-- Data for this task follows --

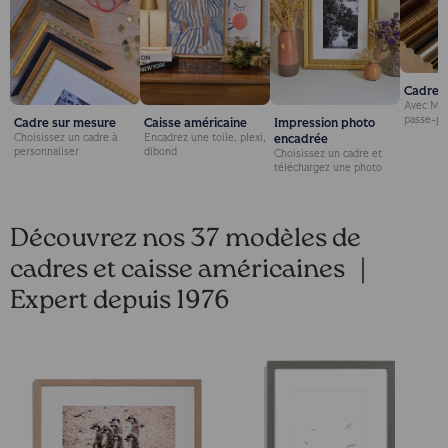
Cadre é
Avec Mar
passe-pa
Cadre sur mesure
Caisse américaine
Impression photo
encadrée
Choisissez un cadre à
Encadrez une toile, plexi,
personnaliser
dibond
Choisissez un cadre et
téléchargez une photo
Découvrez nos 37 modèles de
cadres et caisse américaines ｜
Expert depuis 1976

-- Data for this task concluded --
-- Data for this task follows --

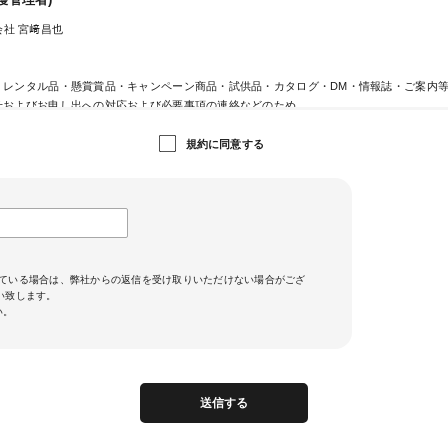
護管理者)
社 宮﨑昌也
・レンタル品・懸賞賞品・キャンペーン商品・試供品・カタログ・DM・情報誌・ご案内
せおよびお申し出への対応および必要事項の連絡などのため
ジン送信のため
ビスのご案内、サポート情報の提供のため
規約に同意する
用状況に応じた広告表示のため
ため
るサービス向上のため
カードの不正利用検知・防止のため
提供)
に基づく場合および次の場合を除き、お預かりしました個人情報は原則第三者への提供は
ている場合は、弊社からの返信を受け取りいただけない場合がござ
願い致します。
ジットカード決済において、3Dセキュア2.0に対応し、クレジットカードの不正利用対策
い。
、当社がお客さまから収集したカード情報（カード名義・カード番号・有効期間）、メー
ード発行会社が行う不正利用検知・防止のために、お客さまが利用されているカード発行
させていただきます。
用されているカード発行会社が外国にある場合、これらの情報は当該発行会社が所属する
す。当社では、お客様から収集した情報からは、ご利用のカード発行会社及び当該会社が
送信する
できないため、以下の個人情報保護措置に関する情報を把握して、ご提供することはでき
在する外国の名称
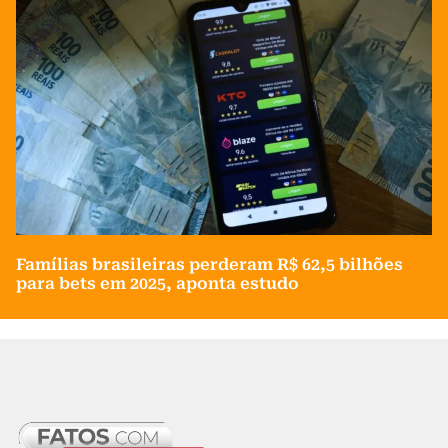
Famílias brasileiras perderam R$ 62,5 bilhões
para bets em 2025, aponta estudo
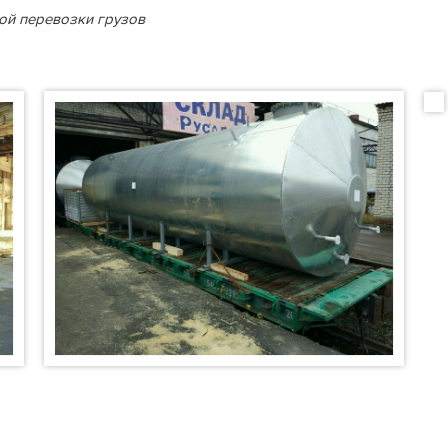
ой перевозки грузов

-- Data for this task concluded --

Activity =>
Rewrite the listing lines from the line containing "Famílias brasileiras perderam R$ 62,5 bilhões" through the line containing "ой перевозки грузов", replacing "estudo" with "pesquisa" and changing nothing else. Leave the pictures out of your answer.

Finished exercise =>
Famílias brasileiras perderam R$ 62,5 bilhões
para bets em 2025, aponta pesquisa
ой перевозки грузов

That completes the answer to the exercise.